The peer-reviewed study, published in Diabetes Care, the journal of the American Diabetes Association, found a higher risk of mortality for patients that did not achieve target blood glucose levels soon after admission.
This includes a sevenfold mortality risk for non-ICU patients with severe hyperglycemia after 48 to 72 hours.
Many studies have shown that target blood glucose levels can be consistently achieved within as little as six hours for ICU patients using intravenous insulin and within two days for non-ICU patients using standard subcutaneous basal-bolus insulin regimens.
This study defined target blood glucose as 140-180 mg/dL, which the American Diabetes Association and the American Association of Clinical Endocrinologists recommend for a majority of hospitalized patients.
In this COVID-19 study, however, more than half of patients in the ICU and non-ICU did not achieve target blood glucose levels within the first two or three days.

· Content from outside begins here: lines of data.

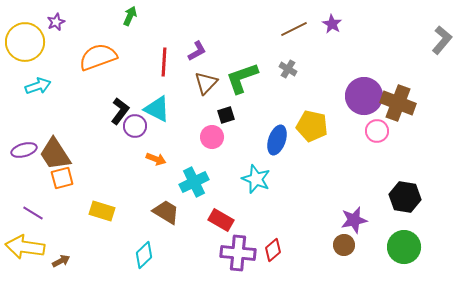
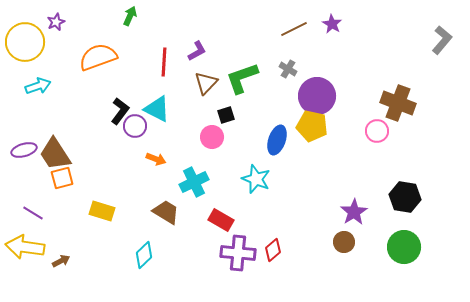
purple circle at (364, 96): moved 47 px left
purple star at (354, 220): moved 8 px up; rotated 20 degrees counterclockwise
brown circle at (344, 245): moved 3 px up
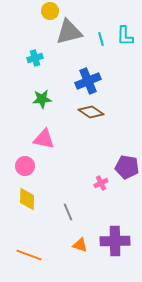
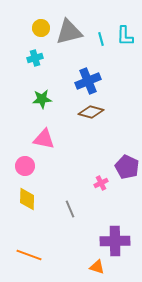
yellow circle: moved 9 px left, 17 px down
brown diamond: rotated 20 degrees counterclockwise
purple pentagon: rotated 15 degrees clockwise
gray line: moved 2 px right, 3 px up
orange triangle: moved 17 px right, 22 px down
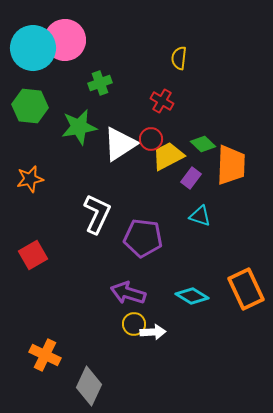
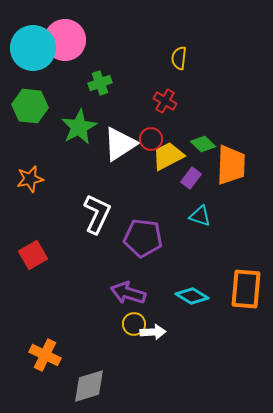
red cross: moved 3 px right
green star: rotated 18 degrees counterclockwise
orange rectangle: rotated 30 degrees clockwise
gray diamond: rotated 48 degrees clockwise
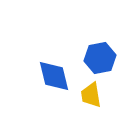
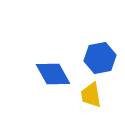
blue diamond: moved 1 px left, 2 px up; rotated 15 degrees counterclockwise
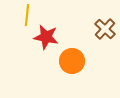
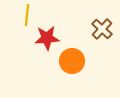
brown cross: moved 3 px left
red star: moved 1 px right, 1 px down; rotated 15 degrees counterclockwise
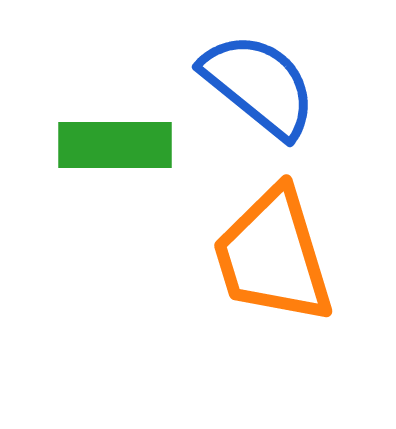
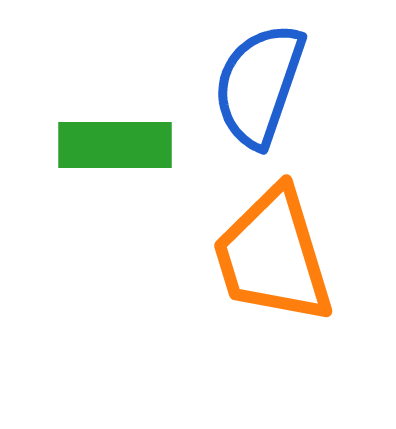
blue semicircle: rotated 110 degrees counterclockwise
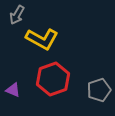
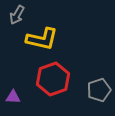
yellow L-shape: rotated 16 degrees counterclockwise
purple triangle: moved 7 px down; rotated 21 degrees counterclockwise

The study found that reaching a glucose value of 140 mg/dL or 141-180 mg/dL within two days after ICU admission or between two and three days in the non-ICU setting, respectively, is associated with reduced mortality.
This is statically significant in the non-ICU setting and trending toward significance in the ICU population.

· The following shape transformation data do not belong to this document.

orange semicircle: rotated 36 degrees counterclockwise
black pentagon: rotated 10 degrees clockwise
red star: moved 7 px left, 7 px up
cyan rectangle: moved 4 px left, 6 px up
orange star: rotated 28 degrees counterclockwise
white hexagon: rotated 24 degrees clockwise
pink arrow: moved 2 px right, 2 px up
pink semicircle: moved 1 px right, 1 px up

The greater survival of individuals with better control after admission, compared with patients with uncontrolled glucose levels (greater than 250 mg/dL), is clinically meaningful and indicates the need to start treatment of hyperglycemia on admission.
The research was conducted using pooled data in the Glytec national database from patients in 91 hospitals across 12 states.

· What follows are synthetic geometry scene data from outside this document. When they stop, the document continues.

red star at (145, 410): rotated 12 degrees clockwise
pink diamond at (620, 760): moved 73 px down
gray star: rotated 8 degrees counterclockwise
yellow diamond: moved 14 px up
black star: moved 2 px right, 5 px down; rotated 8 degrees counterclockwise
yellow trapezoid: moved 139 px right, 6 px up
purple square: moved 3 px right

The database included 9,959 patients with COVID-19 positive laboratory tests and blood sugar measurements from March 1 to May 8, 2020, when the analysis was conducted.
After omitting patients, including those admitted for less than 24 hours, those under 18 years of age, and active admissions (those who had neither died nor been discharged), 1,601 patients were included in the final analysis.
Only 12% of the study population used commercial glucose management software, and the study did not analyze this detail.
The full, peer-reviewed paper, "Association Between Achieving Inpatient Glycemic Control and Clinical Outcomes in Hospitalized Patients with COVID-19: A Multicenter, Retrospective Hospital-Based Analysis," is available online and will appear in the February issue of Diabetes Care.